In [69]:
# Creamos un dataframe que tenga todos los ID de paraderos de Santiago usando
# https://raw.githubusercontent.com/JoseDTPM/geojson-Transantiago/refs/heads/main/Paraderos-Santiago-Chile.geojsonl.json

from os import listdir
listdir("data")
import pandas as pd

file = "data/Paraderos-Santiago-Chile.geojsonl.json"
df = pd.read_json(file, lines=True)
properties_df = pd.json_normalize(df["properties"])

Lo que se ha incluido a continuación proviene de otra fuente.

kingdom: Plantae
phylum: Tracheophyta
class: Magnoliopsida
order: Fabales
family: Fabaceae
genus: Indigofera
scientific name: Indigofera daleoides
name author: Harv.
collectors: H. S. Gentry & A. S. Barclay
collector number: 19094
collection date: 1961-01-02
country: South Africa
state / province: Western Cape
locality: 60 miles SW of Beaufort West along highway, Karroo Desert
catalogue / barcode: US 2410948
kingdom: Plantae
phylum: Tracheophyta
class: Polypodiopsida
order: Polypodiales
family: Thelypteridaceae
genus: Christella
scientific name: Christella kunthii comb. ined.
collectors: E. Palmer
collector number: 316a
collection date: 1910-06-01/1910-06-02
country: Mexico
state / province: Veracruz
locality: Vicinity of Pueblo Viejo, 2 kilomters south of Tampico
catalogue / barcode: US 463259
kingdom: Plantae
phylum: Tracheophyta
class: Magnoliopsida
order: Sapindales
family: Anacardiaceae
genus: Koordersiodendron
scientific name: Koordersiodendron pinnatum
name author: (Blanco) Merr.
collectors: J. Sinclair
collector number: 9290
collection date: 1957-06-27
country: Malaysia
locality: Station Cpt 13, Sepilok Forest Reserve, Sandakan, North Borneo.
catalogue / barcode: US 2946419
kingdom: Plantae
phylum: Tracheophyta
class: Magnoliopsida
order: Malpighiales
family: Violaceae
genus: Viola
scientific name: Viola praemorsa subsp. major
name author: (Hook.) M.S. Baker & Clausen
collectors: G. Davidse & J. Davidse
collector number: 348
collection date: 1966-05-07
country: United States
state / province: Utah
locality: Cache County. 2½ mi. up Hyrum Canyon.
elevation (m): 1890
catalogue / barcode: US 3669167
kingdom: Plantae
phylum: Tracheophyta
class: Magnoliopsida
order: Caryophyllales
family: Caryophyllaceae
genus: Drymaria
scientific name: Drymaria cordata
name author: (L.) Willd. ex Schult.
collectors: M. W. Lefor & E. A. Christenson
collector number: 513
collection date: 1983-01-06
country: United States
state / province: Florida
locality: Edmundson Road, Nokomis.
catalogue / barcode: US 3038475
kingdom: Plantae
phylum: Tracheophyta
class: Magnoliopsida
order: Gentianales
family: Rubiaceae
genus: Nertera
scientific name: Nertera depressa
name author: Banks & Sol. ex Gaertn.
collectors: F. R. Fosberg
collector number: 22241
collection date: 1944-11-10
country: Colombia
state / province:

# Seleccionamos la columna que corresponde al ID de los paraderos.
stops_df = properties_df[["SIMT", "X", "Y"]]
stops_df_clean = pd.DataFrame()
stops_df_clean["SIMT"] = stops_df["SIMT"].unique()
stops_df_1000 = stops_df.sample(n = 1000).reset_index()
print(f"cant. normal: {len(stops_df)}\ncant. limpio: {len(stops_df_clean)}\ncant. a analizar: {len(stops_df_1000)}")
stops_df_1000

cant. normal: 11798
cant. limpio: 11798
cant. a analizar: 1000


Unnamed: 0,index,SIMT,X,Y
0,1730,PF52,351626.610,6284271.040
1,8994,PA710,347630.883,6298554.147
2,2761,PI318,335719.818,6287342.718
3,7121,PB853,344278.485,6302552.942
4,10092,PD788,354075.541,6296280.826
...,...,...,...,...
995,5498,PH297,344496.880,6293292.040
996,2164,PE339,354558.394,6285458.228
997,6977,PB835,342659.670,6306259.319
998,6846,PB811,343518.581,6301716.287


In [70]:
import requests
import time
from datetime import datetime

timeanddate = datetime.now()

timeanddate = timeanddate.strftime("%d-%m-%Y-%H:%M:%S")

def bus_routes(stop):
    all_routes_data = []
    total_stops = len(stop)

    print(f"\ntotal {total_stops} paradas")
    i = 0
    for code in stops_df["SIMT"]:
        if i > 10:
            break
        i += 1
        url = f"https://api.xor.cl/red/bus-stop/{code}"
        response = requests.get(url)
        data = response.json()
        
        for service in data.get("services", []):
                for bus in service.get("buses", []):
                    all_routes_data.append({
                        "bus_stop_code": code,
                        "route_id": service.get("id"),
                        "bus_id": bus.get("id"),
                        "meters_distance": bus.get("meters_distance"),
                        "min_arrival_time": bus.get("min_arrival_time"),
                        "max_arrival_time": bus.get("max_arrival_time")
            })
    bus_routes = pd.DataFrame(all_routes_data)                
    final_df = pd.merge(
    bus_routes,
    stops_df,
    left_on="bus_stop_code",
    right_on="SIMT",
    how="left"
    )

    final_df = final_df.drop(columns=["SIMT"])
    return final_df

sample_codes = stops_df

final_bus_df = bus_routes(sample_codes)
final_bus_df
#final_bus_df.to_csv(f"datos_{timeanddate}.csv", index=False)



total 11798 paradas


Unnamed: 0,bus_stop_code,route_id,bus_id,meters_distance,min_arrival_time,max_arrival_time,X,Y
0,PI1923,I35,SFGY-80,870,0,5,330792.0,6283751.0
1,PI1923,I35,SHXG-69,6540,19,27,330792.0,6283751.0
2,PI1935,I35,SFGY-80,450,0,3,331179.0,6283855.0
3,PI1935,I35,SHXG-69,6114,17,25,331179.0,6283855.0
4,PI1926,I35,SFGY-80,1835,7,9,331245.0,6283815.0
5,PI1926,I35,SHXG-69,7494,25,60,331245.0,6283815.0
6,PI1925,I35,SFPF-87,1718,6,8,331266.0,6283832.0
7,PI1927,I35,SFGY-80,2182,8,10,331450.0,6283572.0
8,PI1927,I35,SHXG-69,7829,25,60,331450.0,6283572.0
9,PI1936,I35,SFPF-87,1391,0,4,331433.0,6283612.0


In [71]:
def get_metro_data():
    url = "https://api.xor.cl/red/metro-network"
    all_stations_data = []
    response = requests.get(url)
    lines_data = response.json()

    lines_list = lines_data.get("lines", [])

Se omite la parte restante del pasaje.